Problem description — Could you set down every entry exactly as it stands, without the images?

○ ○ ○ ○ ○ ○ ○

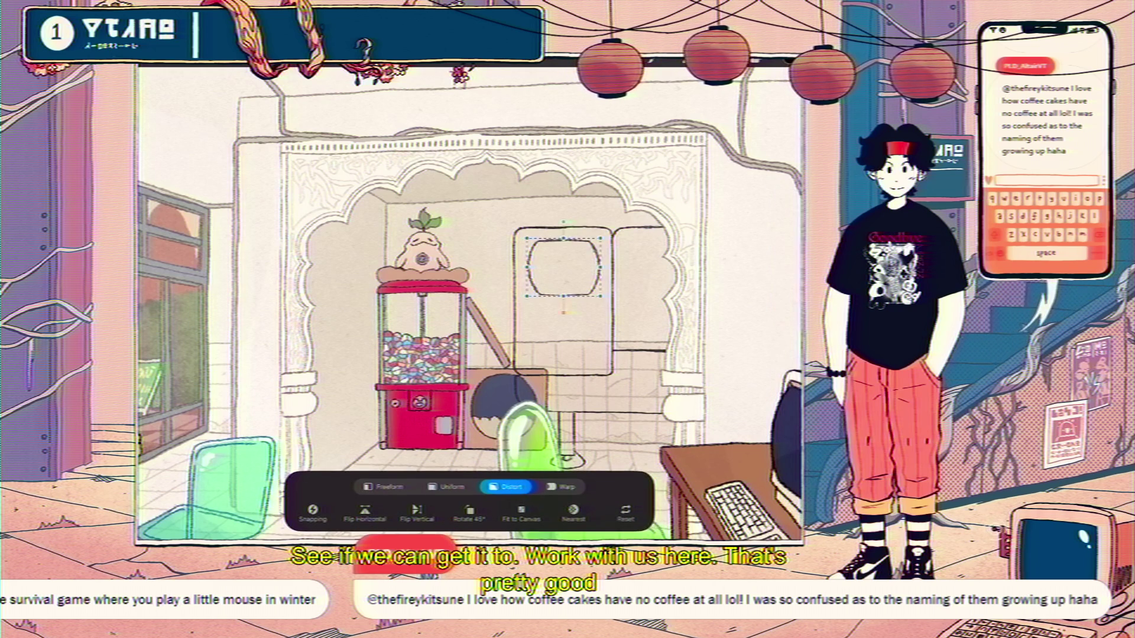
# - Duplicate Layer 162 and drag the copied socket below the original
pyautogui.moveTo(727, 316); pyautogui.dragTo(620, 315)
pyautogui.click(683, 316)
pyautogui.press('v')
pyautogui.moveTo(564, 258); pyautogui.dragTo(564, 331)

○ ○ ○ ○ ○ ○ ○

Reply to the task —
# - Duplicate Layer 162 and drag the copied socket below the original
pyautogui.moveTo(727, 316); pyautogui.dragTo(620, 315)
pyautogui.click(683, 316)
pyautogui.press('v')
pyautogui.moveTo(564, 258); pyautogui.dragTo(564, 331)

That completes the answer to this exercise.